We all do it – you know, complain about people or situations in our lives. We may call it ‘clearing our hearts’, but it all comes down to the same thing in the end. On the surface, complaining may seem harmless—perhaps even something that helps because we feel better when we let off steam. But complaining can have serious physical and mental side effects.
By Sharmini Gana
Society itself seems to encourage complaining – we complain about work and being overworked, we complain about a lack of time and that we are too busy to enjoy life, we complain about politics (a favorite past-and-present pastime for many), we complain about relatives and family issues, we complain about lack of sleep and feeling exhausted, and we love to complain when we are sick – this list goes on…
Even if we don’t complain as often ourselves (or think we don’t, although I hope this article makes you take a thorough and honest look at your own habits, as it did mine), we all know someone who incessantly complains and how exhausting it is to be around these “negative Nelly’s”.
So, how does complaining really affect us? Seen from the brain: “synapses that work together, fire together”, this is the basic principle of neuroscience. Every time you complain, you reinforce that cooperation and that makes it easier to get them fired. If you do it often enough, it can just become your regular mode. Negative thoughts attract more negative thoughts and before you know it you are in a negative spiral of negative thinking and chronic complaining.
In addition, misery likes company, so complainers often have friends who also complain, further reinforcing the pattern. Complainants also influence the people around them. Have you ever sympathized and shared your own similar experience when someone complains about something specific? It can happen easily and unintentionally to even the least complaining and most positive person.
Sometimes this can lead to a long conversation that only includes complaints, for example with a negative focus on politics or the fear and anger about what is happening in the world.
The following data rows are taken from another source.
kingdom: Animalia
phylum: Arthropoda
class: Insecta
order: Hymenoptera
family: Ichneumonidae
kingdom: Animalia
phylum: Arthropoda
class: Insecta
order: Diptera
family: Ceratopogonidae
Ask yourself: how do you feel afterwards?
Prolonged complaining leads to stress, and it is well documented that prolonged stress makes us sick: it weakens the immune system, raises blood pressure, increases the risk of heart disease, obesity and diabetes, and causes a plethora of other conditions.
Scientists have known for years that elevated levels of cortisol (the stress hormone) affect learning and memory, cause a compromised immune system and lower bone density, promote weight gain and heart disease, and raise blood pressure and cholesterol levels. Chronic stress and elevated cortisol levels also increase the risk of depression and mental illness, and shorten life expectancy.
How To Stop Complaining
However, as a human being you need to get down to business every now and then, so here are some tips to help you avoid complaining too much:
Take time out to cool down and take a step back from what’s bothering you so you can give your emotions some air. Try some deep breaths, go for a walk in nature, hit the gym, meditate, or do something fun or relaxing to help yourself unwind.
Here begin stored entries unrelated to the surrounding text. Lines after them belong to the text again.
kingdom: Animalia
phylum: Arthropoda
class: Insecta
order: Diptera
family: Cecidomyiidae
Write down what’s bothering you. Writing helps us better understand why we are angry and can help us see the situation with a more balanced perspective.
Take responsibility for your part in the situation; don’t just blame the other person as the culprit. What’s your lesson? What does this situation teach you? Introspection is useful for finding balance and a solution or deciding whether it is not better to let it go at that moment.
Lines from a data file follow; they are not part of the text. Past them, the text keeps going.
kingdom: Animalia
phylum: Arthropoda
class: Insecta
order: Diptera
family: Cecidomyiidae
If you feel it necessary to vent, let the Listener know ahead of time so they can prepare, or let you know it’s not the right time.
Keep it short – this is very important, as we humans tend to make whole stories when we’re groaning and moaning. It’s best to limit what you want to share to under 2 minutes to avoid drama and not dump our problems on the other person. Ask your listener to step in and stop you kindly but clearly if you go over the 2 minutes — you’ll both be grateful for that.
Remember that complaining affects your energy, mood, brain activity and stress levels. If you still want to let off steam, keep it nice and short, better for everyone, especially for yourself.